- [Exercise]: Repeat the text of the material below with "Résiliation" swapped for "Rupture" each time it appears, changing nothing else. Leave out the pictures.

- [Source material]:
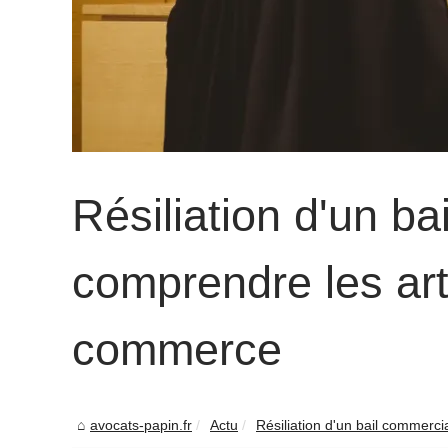
Résiliation d'un ba
comprendre les ar
commerce
avocats-papin.fr
Actu
Résiliation d'un bail commerci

- [Answer section]:
Rupture d'un ba
comprendre les ar
commerce
avocats-papin.fr
Actu
Rupture d'un bail commerci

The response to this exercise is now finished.